*** SUPPLIED MATERIAL ***

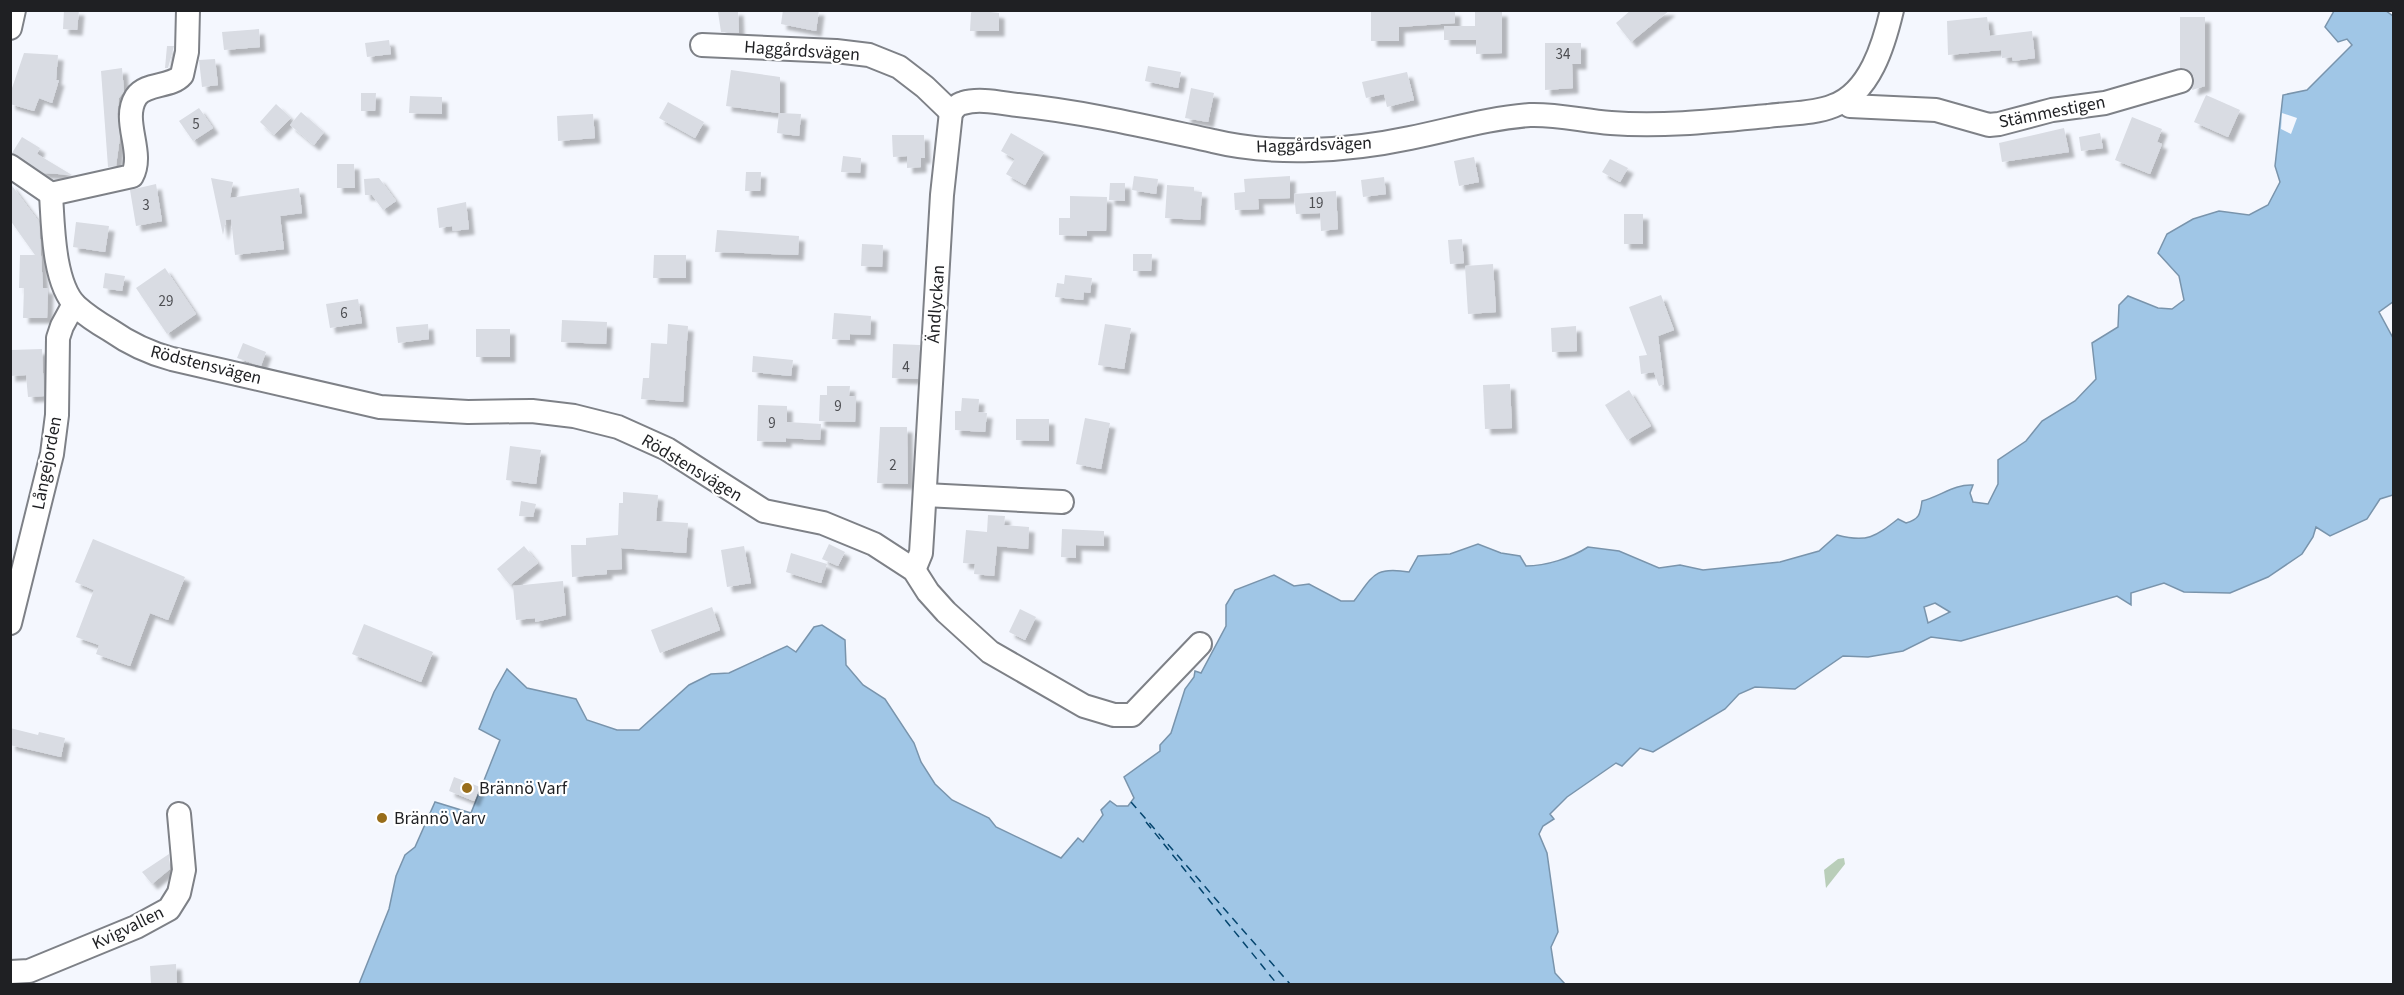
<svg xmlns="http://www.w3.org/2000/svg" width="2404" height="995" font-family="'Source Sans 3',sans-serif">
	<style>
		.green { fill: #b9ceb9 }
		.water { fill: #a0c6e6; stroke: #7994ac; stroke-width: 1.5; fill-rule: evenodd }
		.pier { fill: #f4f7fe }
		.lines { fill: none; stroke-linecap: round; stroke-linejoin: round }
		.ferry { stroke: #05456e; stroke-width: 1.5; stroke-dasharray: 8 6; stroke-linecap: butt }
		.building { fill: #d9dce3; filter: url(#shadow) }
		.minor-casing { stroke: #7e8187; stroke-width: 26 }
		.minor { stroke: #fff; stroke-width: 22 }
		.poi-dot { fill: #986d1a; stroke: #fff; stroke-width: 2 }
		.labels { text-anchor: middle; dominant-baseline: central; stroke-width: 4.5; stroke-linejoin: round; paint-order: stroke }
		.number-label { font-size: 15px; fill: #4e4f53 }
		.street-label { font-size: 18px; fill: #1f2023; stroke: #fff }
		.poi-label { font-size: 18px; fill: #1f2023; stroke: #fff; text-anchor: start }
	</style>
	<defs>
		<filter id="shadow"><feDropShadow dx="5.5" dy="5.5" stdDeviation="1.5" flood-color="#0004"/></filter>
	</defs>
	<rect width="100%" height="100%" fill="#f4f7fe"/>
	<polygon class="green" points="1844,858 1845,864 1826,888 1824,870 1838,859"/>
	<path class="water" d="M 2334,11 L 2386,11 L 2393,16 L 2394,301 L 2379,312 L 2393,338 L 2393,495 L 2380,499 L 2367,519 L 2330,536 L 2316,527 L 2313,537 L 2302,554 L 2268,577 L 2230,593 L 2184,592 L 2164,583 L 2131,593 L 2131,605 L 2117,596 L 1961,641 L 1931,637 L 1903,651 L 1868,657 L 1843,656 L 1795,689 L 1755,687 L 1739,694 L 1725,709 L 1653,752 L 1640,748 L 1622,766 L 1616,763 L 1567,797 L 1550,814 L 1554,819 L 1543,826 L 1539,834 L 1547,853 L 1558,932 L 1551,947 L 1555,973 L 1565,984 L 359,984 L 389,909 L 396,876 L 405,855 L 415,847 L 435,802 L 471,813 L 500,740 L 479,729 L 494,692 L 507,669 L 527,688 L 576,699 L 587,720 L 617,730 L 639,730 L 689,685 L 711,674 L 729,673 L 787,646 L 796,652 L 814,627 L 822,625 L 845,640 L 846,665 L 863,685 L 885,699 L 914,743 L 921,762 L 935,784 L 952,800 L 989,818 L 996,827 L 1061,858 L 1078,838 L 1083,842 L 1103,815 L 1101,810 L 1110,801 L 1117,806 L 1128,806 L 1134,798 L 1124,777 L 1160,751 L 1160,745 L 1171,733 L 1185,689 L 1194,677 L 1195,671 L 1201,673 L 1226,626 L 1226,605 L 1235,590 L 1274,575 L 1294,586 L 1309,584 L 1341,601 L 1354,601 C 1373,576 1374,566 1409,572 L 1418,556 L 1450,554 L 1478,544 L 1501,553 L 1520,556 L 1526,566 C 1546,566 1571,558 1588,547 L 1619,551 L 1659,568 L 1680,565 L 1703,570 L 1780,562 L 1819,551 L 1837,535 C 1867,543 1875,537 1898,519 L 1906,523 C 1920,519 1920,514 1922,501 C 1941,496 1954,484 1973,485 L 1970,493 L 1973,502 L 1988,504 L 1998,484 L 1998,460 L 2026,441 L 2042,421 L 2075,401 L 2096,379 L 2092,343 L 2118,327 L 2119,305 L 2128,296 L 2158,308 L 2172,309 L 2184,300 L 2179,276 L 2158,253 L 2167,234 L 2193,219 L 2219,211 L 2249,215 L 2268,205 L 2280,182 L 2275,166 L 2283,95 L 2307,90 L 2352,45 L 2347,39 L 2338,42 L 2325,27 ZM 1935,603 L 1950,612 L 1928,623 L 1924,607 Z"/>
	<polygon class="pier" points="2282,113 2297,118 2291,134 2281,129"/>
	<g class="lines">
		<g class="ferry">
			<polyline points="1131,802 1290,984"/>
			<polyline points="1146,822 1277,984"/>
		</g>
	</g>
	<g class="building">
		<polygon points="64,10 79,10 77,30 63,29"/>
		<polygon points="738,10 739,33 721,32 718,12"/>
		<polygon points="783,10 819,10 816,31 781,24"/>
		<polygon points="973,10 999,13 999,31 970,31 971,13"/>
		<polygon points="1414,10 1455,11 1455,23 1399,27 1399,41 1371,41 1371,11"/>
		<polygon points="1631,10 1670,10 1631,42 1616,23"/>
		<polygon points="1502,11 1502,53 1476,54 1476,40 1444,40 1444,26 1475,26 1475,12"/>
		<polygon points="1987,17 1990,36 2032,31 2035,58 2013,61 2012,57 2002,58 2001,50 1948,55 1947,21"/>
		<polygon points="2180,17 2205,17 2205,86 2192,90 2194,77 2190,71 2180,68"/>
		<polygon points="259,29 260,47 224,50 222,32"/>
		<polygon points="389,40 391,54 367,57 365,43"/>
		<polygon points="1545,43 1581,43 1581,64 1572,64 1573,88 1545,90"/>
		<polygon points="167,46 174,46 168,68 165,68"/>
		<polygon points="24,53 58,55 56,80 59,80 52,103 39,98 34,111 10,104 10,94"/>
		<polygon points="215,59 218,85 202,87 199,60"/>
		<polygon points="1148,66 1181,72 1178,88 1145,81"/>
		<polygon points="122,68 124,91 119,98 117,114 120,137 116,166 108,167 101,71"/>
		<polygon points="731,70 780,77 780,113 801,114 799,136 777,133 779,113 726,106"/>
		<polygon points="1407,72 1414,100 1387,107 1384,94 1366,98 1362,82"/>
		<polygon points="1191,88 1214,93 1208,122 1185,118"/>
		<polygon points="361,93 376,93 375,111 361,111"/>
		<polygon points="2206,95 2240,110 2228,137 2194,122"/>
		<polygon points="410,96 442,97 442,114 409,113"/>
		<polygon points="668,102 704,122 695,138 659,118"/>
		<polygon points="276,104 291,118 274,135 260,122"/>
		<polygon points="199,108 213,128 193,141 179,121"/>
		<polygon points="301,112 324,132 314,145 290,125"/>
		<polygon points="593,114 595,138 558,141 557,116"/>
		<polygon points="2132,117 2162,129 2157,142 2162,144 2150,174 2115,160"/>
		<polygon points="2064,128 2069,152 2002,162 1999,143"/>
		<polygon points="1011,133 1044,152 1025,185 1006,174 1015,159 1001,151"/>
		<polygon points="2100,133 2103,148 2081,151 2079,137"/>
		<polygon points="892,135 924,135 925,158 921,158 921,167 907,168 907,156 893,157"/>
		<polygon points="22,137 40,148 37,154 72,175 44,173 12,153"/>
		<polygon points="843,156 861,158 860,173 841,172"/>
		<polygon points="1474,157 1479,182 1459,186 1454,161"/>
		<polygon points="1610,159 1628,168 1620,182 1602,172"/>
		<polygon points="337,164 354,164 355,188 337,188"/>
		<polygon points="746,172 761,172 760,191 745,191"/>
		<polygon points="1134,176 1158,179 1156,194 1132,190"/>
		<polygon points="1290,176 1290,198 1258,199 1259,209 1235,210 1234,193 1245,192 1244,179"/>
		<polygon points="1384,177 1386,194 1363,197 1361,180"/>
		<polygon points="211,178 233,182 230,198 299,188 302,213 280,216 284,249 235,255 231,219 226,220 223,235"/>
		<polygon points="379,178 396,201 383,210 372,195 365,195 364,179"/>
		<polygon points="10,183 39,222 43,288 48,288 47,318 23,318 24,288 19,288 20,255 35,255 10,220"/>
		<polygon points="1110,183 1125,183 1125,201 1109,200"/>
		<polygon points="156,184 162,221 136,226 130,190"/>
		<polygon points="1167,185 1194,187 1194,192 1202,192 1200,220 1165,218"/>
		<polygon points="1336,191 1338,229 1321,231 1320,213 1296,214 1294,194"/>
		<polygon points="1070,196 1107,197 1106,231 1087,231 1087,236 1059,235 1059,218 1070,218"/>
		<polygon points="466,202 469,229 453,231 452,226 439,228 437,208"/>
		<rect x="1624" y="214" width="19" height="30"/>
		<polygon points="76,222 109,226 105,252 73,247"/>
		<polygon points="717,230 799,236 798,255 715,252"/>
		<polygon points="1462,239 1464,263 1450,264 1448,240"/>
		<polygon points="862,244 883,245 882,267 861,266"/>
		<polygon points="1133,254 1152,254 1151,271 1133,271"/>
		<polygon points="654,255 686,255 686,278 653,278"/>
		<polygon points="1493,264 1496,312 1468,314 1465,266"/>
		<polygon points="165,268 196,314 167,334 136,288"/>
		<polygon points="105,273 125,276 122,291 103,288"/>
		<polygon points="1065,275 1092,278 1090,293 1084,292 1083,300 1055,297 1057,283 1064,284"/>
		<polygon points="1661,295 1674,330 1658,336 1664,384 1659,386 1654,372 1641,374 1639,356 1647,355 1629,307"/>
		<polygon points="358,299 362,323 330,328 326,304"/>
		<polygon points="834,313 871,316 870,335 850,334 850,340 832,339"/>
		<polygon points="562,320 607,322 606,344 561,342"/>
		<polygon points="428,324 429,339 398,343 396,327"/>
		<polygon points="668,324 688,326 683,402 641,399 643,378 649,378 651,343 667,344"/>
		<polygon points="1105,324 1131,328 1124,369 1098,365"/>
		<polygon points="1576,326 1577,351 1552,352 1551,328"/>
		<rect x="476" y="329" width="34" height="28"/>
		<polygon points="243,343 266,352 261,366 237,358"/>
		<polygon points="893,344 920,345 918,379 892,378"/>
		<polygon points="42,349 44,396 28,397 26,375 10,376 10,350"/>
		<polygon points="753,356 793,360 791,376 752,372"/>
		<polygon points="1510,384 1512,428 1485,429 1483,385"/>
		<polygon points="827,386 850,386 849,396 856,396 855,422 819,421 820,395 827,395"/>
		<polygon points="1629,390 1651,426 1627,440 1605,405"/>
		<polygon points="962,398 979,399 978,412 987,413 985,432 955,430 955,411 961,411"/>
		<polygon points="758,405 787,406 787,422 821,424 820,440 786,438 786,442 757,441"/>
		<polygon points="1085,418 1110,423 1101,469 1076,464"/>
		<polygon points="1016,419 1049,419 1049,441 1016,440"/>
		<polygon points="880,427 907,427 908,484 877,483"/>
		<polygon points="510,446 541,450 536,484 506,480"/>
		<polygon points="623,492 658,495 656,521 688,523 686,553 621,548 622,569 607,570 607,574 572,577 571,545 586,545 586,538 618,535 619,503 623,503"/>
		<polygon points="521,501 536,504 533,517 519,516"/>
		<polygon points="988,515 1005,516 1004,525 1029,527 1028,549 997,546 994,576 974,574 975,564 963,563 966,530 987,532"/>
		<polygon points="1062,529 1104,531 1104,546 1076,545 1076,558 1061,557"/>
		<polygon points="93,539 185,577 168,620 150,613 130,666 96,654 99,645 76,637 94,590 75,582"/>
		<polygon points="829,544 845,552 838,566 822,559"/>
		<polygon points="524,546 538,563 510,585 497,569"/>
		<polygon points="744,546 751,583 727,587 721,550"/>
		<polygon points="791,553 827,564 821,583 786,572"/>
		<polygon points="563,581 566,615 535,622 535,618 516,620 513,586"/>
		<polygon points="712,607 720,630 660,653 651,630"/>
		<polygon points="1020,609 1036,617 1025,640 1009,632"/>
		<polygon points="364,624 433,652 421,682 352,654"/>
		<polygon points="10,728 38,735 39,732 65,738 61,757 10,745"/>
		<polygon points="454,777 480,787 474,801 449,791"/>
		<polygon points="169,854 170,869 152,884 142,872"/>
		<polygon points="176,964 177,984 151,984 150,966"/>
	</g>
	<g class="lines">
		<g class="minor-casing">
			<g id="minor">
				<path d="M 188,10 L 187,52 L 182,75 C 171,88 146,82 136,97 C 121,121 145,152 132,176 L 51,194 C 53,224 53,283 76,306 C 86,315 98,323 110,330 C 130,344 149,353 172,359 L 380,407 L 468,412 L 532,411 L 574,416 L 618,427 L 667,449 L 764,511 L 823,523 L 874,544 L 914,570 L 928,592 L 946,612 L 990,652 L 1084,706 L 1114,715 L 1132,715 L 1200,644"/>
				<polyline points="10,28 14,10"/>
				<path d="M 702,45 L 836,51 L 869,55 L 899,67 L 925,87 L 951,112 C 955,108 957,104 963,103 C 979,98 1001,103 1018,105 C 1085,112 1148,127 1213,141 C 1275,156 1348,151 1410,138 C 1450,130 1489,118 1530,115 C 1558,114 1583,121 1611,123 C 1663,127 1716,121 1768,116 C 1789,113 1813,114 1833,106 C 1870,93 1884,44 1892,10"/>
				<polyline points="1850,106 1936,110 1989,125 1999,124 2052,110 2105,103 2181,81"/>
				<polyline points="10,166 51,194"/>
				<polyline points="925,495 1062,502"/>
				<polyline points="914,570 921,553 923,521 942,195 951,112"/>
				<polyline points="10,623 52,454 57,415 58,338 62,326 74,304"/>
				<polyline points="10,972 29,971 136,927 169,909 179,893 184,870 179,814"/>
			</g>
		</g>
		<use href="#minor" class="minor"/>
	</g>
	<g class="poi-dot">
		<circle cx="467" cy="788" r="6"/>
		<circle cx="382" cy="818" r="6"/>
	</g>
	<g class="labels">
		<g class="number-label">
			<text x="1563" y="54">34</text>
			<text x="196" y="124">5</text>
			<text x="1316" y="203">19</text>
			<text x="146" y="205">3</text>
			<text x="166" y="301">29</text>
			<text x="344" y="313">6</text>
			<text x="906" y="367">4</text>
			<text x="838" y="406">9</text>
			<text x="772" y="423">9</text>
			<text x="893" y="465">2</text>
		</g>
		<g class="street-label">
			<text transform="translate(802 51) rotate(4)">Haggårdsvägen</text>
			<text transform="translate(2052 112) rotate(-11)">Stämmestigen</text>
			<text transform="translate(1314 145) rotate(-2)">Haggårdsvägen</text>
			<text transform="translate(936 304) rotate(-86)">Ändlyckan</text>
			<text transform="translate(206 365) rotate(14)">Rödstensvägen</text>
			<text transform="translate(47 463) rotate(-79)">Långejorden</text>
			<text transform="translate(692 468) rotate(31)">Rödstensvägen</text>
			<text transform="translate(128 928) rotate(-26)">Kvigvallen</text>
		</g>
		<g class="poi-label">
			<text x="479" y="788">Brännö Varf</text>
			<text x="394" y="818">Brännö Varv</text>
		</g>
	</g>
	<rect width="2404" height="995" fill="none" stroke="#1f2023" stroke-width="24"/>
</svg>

*** End of SUPPLIED MATERIAL ***

Using the records above, count the lines containing "linejoin". Give no words besides the number.

# RESPONSE BELOW
2